> _EXERCISE OBJECTIVE_:
After reading the entries below, copy word for word the lines from the first through the line containing "портные цепочки поставок;", and stop there.

[Collected data]
------------------------------

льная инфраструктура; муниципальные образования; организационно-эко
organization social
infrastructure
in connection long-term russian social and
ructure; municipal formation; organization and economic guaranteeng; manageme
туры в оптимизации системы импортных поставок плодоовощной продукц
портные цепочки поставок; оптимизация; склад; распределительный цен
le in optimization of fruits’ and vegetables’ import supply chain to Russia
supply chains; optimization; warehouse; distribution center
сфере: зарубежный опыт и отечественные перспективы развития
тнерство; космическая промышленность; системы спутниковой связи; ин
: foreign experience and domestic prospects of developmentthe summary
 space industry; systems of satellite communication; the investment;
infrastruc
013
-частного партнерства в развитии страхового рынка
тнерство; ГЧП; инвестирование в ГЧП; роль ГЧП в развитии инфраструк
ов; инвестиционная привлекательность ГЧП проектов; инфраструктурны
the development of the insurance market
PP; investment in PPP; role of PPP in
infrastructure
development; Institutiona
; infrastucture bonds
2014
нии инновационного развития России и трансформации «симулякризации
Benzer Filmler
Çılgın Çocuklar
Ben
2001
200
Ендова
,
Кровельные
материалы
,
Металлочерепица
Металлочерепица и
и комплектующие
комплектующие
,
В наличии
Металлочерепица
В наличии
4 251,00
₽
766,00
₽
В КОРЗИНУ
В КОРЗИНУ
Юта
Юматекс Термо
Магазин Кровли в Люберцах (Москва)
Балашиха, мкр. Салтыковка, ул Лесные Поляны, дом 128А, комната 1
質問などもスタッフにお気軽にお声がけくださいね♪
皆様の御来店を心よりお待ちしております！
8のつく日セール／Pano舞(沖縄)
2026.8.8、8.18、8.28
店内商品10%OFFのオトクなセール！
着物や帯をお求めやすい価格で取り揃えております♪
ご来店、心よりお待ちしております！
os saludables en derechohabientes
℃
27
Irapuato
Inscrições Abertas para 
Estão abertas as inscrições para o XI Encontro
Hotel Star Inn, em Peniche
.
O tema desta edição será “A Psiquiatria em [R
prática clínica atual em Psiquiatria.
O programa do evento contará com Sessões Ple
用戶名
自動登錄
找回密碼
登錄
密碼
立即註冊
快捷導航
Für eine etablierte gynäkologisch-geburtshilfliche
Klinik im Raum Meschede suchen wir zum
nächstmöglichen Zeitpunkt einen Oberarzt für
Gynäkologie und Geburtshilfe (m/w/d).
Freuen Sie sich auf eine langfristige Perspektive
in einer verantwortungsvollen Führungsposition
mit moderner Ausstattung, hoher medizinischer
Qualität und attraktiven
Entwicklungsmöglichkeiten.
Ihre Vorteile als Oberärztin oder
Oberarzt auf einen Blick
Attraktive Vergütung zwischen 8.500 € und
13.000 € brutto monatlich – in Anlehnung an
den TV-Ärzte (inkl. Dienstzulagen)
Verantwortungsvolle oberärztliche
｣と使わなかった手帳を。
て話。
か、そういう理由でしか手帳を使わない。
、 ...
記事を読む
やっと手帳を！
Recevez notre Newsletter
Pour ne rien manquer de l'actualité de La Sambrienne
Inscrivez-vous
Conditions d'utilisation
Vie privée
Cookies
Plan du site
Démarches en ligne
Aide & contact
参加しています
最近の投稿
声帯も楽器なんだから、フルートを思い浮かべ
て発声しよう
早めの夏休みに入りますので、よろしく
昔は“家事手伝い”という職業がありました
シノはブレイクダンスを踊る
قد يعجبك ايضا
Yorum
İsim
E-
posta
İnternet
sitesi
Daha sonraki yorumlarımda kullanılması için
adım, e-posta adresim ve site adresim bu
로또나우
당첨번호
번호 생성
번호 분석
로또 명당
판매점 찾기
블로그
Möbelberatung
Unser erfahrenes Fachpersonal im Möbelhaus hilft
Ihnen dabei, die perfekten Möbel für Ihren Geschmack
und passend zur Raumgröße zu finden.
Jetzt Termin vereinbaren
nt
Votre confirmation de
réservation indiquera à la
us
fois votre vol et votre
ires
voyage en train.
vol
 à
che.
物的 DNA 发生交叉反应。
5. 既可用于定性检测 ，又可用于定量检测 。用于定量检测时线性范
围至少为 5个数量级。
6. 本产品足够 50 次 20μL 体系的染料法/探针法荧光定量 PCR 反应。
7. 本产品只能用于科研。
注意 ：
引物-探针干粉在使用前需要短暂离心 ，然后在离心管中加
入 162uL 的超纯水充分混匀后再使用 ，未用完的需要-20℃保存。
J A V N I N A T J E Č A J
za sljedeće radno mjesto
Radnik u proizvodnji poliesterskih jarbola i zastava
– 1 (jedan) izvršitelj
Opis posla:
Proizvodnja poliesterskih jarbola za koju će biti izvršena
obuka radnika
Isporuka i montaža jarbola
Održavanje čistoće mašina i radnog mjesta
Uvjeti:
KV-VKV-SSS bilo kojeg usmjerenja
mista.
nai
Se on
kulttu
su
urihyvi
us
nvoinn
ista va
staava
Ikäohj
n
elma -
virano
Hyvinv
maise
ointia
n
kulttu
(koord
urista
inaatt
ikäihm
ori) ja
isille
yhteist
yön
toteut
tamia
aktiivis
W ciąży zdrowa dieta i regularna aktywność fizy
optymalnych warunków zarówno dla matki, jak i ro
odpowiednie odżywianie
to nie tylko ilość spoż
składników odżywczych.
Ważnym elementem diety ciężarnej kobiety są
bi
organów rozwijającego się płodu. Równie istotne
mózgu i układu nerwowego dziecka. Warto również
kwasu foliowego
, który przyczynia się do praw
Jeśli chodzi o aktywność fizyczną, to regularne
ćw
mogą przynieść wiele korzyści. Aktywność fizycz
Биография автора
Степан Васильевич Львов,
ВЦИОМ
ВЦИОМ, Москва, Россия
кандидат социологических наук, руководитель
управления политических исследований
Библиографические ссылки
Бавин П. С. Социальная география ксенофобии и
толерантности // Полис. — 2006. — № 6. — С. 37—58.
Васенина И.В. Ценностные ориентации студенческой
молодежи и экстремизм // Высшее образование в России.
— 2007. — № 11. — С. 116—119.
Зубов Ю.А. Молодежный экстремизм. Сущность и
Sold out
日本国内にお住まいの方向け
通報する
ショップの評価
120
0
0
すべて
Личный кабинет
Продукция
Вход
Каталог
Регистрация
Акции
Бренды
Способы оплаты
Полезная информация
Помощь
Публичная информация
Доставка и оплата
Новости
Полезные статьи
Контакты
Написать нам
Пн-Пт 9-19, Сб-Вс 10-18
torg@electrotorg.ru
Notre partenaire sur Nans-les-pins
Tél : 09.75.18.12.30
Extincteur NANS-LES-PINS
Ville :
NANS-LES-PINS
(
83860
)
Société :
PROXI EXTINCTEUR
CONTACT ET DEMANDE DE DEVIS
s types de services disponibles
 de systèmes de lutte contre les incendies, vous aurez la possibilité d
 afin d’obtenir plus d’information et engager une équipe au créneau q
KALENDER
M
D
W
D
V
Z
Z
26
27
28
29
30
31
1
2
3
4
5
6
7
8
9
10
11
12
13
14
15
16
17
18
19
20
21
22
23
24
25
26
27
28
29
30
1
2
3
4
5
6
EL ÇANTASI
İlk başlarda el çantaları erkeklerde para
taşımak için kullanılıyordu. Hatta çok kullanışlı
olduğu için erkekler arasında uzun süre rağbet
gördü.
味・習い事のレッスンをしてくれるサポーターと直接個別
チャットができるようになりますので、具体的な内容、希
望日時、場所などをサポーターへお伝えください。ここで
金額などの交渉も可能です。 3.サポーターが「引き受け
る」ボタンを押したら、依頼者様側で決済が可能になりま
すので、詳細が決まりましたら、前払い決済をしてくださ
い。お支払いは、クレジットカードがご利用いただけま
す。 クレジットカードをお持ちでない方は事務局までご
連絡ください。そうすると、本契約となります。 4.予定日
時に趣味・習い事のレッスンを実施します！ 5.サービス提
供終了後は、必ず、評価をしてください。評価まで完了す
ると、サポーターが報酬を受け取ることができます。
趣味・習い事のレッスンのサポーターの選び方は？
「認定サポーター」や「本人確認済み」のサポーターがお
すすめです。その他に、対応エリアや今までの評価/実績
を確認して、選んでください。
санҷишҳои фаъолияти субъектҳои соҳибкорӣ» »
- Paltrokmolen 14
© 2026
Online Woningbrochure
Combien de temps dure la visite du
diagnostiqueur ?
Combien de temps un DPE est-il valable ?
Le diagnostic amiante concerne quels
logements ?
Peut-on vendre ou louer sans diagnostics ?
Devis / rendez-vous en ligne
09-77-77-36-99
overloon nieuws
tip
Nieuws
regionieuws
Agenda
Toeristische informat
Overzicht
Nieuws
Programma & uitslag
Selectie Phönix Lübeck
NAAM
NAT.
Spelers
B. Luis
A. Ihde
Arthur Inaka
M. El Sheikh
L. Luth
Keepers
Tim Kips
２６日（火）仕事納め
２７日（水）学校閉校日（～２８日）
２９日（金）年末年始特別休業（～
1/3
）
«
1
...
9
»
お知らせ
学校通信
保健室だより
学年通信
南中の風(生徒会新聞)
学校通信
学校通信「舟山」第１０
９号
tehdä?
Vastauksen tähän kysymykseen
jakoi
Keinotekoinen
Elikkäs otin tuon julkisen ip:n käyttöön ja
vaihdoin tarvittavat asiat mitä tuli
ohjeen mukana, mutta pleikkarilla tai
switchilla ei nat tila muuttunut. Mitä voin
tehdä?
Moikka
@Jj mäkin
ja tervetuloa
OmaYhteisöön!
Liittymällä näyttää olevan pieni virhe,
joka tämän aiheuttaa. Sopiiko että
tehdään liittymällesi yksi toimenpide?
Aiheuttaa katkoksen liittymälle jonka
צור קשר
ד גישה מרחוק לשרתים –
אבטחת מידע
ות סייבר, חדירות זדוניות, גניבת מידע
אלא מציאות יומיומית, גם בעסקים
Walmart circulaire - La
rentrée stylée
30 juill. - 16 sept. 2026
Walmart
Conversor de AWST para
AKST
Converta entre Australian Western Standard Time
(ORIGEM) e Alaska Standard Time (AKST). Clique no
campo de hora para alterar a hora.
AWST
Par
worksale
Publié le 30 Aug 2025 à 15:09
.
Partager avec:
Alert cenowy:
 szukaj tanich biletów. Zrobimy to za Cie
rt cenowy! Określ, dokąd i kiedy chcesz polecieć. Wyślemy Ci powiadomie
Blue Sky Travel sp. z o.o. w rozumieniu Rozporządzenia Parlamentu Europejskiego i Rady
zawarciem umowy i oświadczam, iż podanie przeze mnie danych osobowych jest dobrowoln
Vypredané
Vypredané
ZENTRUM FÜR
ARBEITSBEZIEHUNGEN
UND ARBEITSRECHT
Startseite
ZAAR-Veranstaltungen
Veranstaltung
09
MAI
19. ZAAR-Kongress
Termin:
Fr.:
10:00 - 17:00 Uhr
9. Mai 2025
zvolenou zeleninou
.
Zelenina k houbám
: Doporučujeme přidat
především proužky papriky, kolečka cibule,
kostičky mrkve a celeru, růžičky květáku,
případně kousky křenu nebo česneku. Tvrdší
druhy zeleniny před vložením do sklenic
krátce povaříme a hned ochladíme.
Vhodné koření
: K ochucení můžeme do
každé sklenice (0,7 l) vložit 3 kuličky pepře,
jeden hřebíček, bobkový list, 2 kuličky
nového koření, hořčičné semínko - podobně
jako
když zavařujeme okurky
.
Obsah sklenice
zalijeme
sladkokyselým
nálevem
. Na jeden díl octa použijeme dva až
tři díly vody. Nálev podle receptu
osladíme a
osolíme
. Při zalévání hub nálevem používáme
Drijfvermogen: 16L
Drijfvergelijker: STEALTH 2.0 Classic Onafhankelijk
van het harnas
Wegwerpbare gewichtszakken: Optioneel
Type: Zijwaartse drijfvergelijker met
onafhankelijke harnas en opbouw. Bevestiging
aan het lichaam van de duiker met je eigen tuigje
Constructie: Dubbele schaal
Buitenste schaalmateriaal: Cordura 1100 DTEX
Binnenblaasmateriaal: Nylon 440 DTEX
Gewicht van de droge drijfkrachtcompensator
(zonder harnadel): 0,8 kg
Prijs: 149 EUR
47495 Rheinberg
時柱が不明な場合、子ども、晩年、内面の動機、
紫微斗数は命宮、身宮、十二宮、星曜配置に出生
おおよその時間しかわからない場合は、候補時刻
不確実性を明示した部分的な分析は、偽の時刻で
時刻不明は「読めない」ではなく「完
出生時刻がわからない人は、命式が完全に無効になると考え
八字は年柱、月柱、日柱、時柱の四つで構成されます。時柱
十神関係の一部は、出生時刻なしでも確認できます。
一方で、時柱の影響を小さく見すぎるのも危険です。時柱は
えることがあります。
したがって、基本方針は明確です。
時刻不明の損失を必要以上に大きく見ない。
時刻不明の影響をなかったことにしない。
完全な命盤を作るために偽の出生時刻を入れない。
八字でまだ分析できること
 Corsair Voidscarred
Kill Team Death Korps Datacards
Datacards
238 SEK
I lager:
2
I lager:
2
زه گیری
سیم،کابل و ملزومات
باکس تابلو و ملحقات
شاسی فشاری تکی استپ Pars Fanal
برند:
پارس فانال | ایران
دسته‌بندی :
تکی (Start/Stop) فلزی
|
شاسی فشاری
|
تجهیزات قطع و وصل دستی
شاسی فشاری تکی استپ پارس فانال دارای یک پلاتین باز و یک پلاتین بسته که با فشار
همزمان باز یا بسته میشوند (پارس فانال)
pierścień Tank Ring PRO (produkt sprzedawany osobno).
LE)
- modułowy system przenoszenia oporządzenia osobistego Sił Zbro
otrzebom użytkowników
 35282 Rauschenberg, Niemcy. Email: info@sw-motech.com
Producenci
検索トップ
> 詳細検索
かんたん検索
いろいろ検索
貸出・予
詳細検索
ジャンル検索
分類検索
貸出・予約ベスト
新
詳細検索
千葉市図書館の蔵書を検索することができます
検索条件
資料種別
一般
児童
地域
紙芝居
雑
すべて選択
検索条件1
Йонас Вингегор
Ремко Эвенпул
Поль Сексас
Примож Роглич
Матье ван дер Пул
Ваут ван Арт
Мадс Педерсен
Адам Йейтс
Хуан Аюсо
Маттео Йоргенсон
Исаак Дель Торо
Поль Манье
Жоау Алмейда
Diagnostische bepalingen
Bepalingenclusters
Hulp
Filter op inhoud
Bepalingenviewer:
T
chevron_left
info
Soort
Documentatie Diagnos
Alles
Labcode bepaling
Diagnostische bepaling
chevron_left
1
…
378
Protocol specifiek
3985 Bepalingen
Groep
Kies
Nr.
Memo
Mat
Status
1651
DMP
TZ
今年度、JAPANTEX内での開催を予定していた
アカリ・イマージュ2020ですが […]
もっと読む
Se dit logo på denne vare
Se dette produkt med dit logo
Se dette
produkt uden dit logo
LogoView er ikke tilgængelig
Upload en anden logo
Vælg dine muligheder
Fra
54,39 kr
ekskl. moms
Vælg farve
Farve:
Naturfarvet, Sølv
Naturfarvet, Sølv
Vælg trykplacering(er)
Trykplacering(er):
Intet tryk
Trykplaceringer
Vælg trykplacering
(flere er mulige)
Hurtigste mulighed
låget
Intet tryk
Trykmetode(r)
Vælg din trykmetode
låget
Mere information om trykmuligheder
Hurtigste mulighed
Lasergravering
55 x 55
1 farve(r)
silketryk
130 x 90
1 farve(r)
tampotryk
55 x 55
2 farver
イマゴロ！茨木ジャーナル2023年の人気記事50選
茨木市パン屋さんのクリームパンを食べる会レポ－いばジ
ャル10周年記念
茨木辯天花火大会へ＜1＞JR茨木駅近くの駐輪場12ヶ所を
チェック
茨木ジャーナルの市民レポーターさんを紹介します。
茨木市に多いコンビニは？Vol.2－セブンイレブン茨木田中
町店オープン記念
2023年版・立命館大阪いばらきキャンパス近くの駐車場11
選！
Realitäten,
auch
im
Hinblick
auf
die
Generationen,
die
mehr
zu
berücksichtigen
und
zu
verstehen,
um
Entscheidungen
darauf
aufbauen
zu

------------------------------

> _TASK OUTPUT_:
льная инфраструктура; муниципальные образования; организационно-эко
organization social
infrastructure
in connection long-term russian social and
ructure; municipal formation; organization and economic guaranteeng; manageme
туры в оптимизации системы импортных поставок плодоовощной продукц
портные цепочки поставок; оптимизация; склад; распределительный цен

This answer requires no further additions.